__What the task requires__
Reproduce, exactly and in full, the lines from the one with "neck: (638, 279)" through the one with "left shoulder: (408, 564)" in the data below; drop pictures.

[[ Given entries open ]]

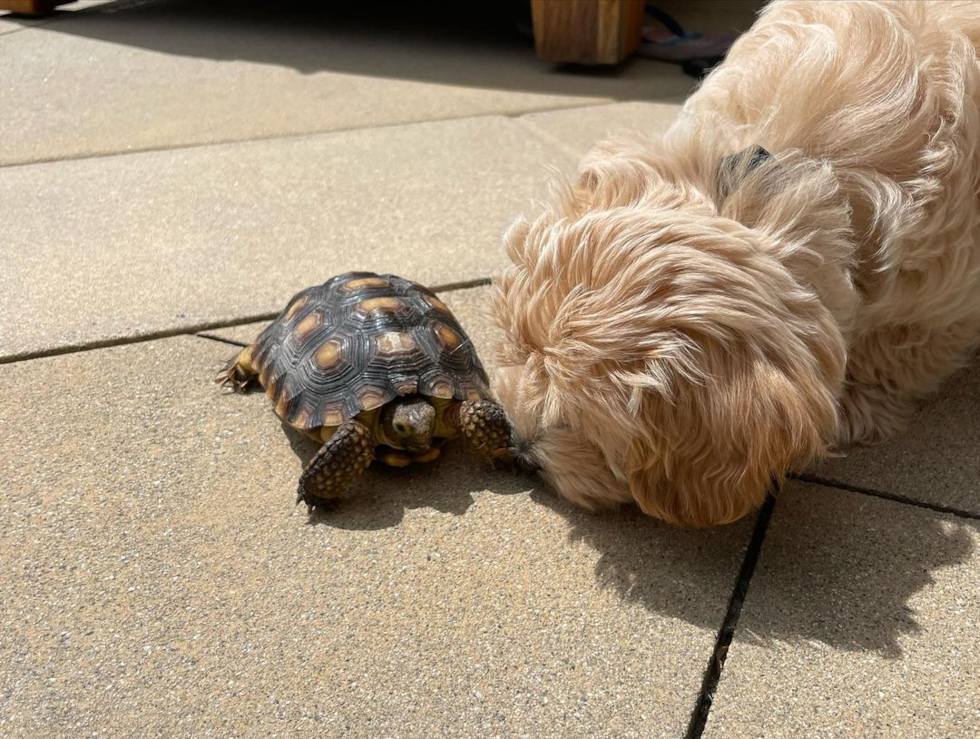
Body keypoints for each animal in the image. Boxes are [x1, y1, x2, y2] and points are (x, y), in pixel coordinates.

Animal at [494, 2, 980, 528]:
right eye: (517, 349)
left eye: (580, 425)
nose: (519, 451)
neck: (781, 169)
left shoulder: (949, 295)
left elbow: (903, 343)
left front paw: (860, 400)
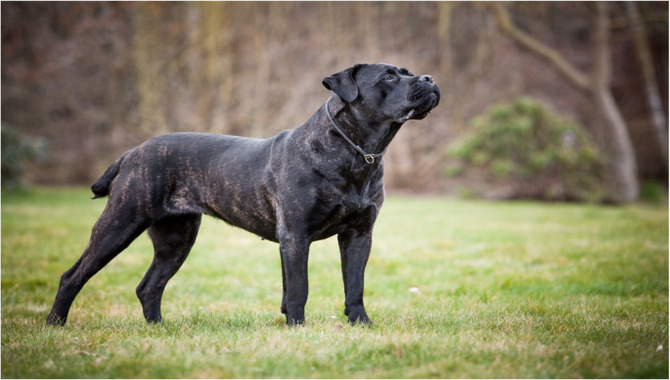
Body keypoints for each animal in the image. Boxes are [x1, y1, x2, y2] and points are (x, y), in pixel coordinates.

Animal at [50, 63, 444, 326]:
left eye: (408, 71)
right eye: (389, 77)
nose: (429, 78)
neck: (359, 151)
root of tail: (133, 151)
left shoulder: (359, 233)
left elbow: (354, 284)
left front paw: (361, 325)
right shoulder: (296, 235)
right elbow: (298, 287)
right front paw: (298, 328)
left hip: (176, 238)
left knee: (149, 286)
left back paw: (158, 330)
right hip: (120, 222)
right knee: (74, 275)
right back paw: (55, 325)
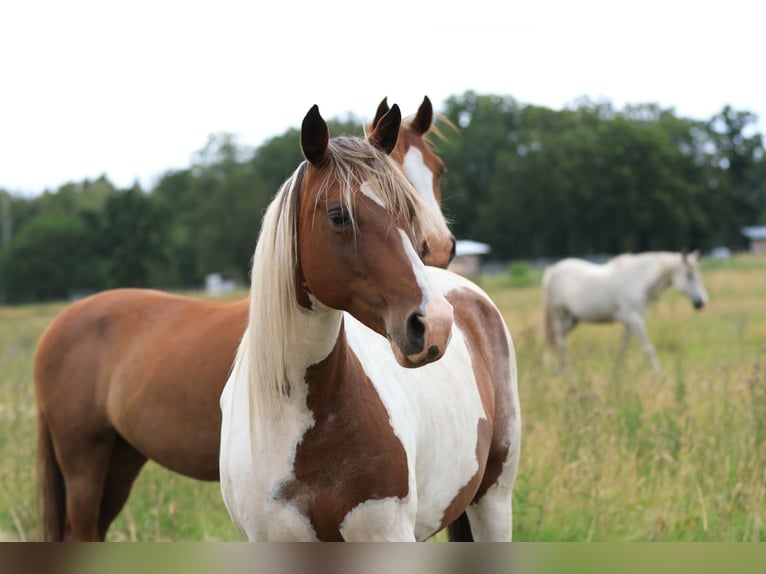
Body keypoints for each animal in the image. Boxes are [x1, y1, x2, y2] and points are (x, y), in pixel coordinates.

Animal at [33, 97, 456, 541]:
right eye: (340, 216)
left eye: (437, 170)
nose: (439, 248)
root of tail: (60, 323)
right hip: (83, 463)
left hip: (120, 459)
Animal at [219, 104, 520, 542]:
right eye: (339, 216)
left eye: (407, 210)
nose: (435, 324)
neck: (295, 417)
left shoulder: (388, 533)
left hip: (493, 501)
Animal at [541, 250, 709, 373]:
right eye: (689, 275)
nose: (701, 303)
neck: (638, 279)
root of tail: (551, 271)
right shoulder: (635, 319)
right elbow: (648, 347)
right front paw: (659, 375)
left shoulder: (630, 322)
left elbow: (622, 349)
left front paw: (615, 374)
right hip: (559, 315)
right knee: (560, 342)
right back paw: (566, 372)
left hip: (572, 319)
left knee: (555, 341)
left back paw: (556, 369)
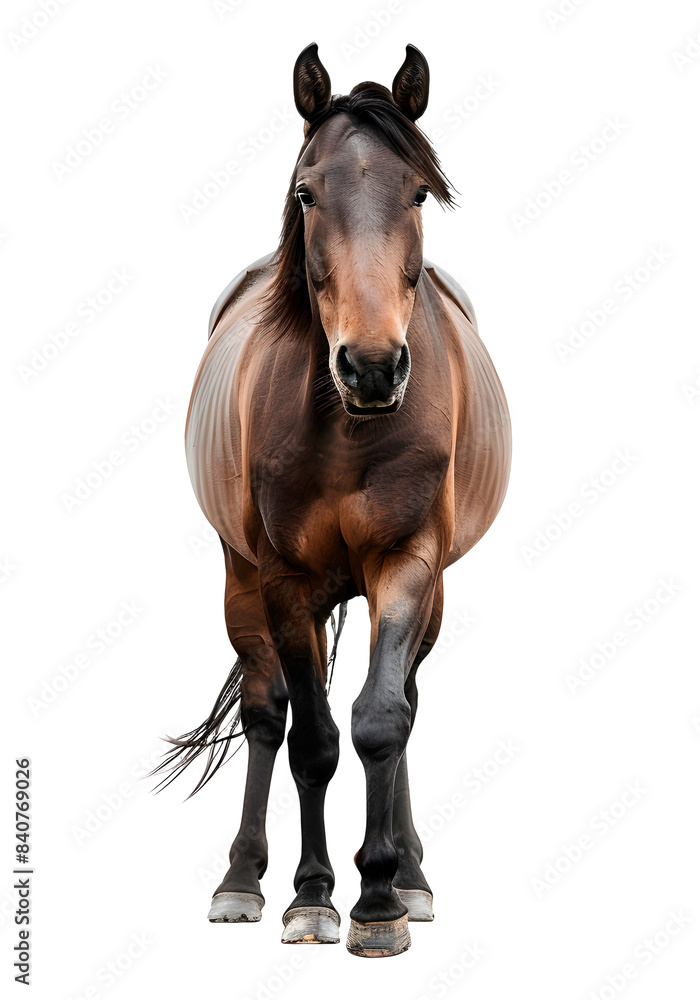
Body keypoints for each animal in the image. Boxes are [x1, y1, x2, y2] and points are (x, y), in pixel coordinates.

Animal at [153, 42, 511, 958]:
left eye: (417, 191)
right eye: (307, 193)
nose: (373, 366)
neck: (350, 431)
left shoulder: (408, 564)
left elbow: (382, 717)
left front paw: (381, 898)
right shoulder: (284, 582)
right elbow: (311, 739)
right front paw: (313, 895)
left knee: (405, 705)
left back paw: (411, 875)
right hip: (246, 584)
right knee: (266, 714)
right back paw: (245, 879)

[[ Given entries closed ]]
[[ Given entries open ]]

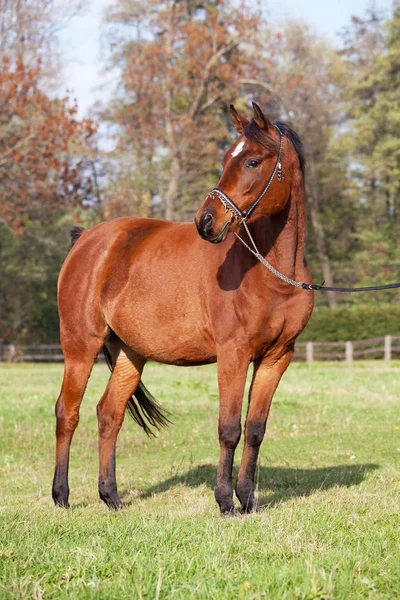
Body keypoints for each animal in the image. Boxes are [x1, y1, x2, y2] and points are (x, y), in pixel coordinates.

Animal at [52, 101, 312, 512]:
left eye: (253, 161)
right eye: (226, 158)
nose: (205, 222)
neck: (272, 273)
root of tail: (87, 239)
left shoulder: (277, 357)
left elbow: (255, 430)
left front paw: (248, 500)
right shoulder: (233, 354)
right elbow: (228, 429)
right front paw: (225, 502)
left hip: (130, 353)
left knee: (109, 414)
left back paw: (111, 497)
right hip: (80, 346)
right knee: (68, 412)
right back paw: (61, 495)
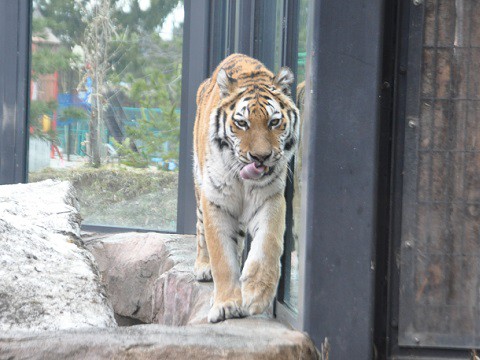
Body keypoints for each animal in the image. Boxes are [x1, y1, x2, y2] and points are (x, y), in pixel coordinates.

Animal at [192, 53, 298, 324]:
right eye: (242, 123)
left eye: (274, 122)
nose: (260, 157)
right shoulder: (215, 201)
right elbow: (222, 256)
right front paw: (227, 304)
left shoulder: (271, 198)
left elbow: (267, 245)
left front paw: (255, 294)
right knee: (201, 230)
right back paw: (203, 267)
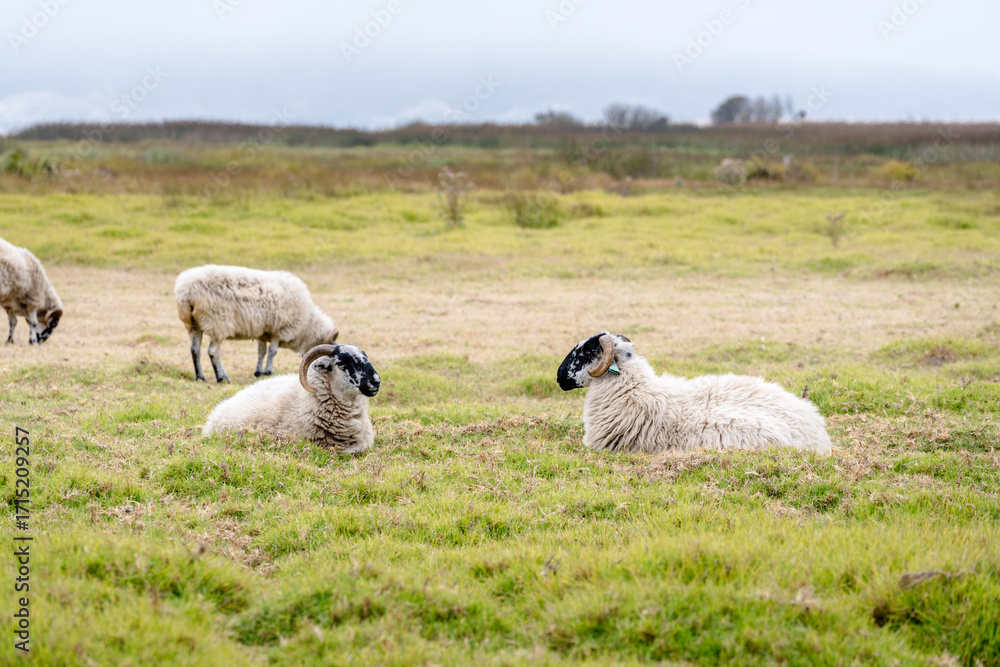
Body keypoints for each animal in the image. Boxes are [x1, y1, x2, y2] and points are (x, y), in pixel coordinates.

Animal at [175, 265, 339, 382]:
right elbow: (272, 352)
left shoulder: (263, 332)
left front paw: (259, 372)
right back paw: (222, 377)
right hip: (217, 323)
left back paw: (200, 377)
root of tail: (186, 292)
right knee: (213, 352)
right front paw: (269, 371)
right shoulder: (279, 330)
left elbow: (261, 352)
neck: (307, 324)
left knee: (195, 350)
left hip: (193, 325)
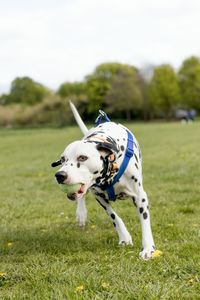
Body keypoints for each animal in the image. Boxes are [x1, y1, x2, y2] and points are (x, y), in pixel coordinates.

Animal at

[[ Given entries closed ]]

__Solution for this problem__
neck: (638, 279)
root of tail: (551, 271)
right shoulder: (635, 319)
right elbow: (648, 347)
right front paw: (659, 375)
left shoulder: (630, 322)
left elbow: (622, 349)
left front paw: (615, 374)
right hip: (559, 315)
right knee: (560, 342)
right back paw: (566, 372)
left hip: (572, 319)
left knee: (555, 341)
left back paw: (556, 369)
Body keypoints for each animal in the image. Boxes are [x1, y1, x2, y2] and points are (x, y), in pixel coordinates.

Animal at [153, 42, 511, 958]:
left eye: (417, 191)
right eye: (307, 193)
nose: (373, 366)
neck: (350, 431)
left shoulder: (408, 564)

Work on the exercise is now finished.